Juan Marco Vaggioni conta que, em vários países da América Latina, a Argentina entre eles, a luta contra a “ideologia de gênero” foi absorvida por partidos políticos, em geral de ultradireita, que encontram na oposição ao progressismo, à esquerda e ao comunismo um caminho para forjar novas alianças. “Não apenas se busca proteger a família e a vida, mas também solidificar uma ordem econômica privatista e interessada em desmantelar o Estado”, salienta o pesquisador. Segundo ele, a articulação do neoconservadorismo nos partidos de ultradireita extrapola a questão dos direitos sexuais e reprodutivos e se estende à formulação de proposta neoliberal e antiprogressista, conectando os assuntos culturais aos econômicos.

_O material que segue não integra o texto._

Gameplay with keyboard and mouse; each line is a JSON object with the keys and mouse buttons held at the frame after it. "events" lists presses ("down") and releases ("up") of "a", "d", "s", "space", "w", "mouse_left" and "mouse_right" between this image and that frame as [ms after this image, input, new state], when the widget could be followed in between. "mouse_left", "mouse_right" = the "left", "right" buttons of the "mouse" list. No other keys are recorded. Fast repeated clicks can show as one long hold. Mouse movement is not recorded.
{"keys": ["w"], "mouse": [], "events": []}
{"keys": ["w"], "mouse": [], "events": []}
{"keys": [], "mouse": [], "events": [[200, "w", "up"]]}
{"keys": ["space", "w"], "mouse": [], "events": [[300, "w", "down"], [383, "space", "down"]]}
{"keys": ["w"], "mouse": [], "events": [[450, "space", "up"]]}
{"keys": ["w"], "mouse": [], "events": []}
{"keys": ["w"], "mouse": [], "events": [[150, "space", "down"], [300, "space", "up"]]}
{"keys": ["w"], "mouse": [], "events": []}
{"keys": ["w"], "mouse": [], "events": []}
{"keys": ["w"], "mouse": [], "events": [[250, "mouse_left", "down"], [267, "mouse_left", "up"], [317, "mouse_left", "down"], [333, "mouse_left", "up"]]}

Particularmente sobre a Argentina, Juan Marco Vaggioni informa que está em evidência o caráter ofensivo da batalha cultural e da luta contra a “ideologia de gênero”. “O objetivo da ultradireita é restituir uma ordem legal e moral do passado, pretensamente perdida nos dias atuais. “Constrói-se aí uma concepção de futuro por meio de utopias restauradoras de uma família e de uma sexualidade que nunca existiram. Em outros termos, a batalha cultural implica a restauração de um passado inexistente como forma de articular as vontades e de dotar de novos sentidos e impactos a agenda neoconservadora”, ele conclui. Juan Vaggioni falará em mesa no dia 17, às 14h.
Erosão das democracias
O projeto de residência As políticas contra o gênero e os processos de (des)democratização no Brasil, do Instituto de Estudos Avançados Transdisciplinares (Ieat) da UFMG, consiste em um conjunto de atividades acadêmicas de pesquisa, ensino e extensão com base no estudo sistemático da organização da ofensiva antigênero – e seu caráter transdisciplinar e transnacional – como um fenômeno tensional de erosão das democracias e de produção de autocracias junto às instituições e a própria sociedade. O projeto realizou sistematização analítica de dados coletados. A meta é a compreensão da centralidade do gênero nos processos de desdemocratização, da produção de políticas públicas ultraconservadoras e neoliberais e nas dimensões dos processos de subjetivação política.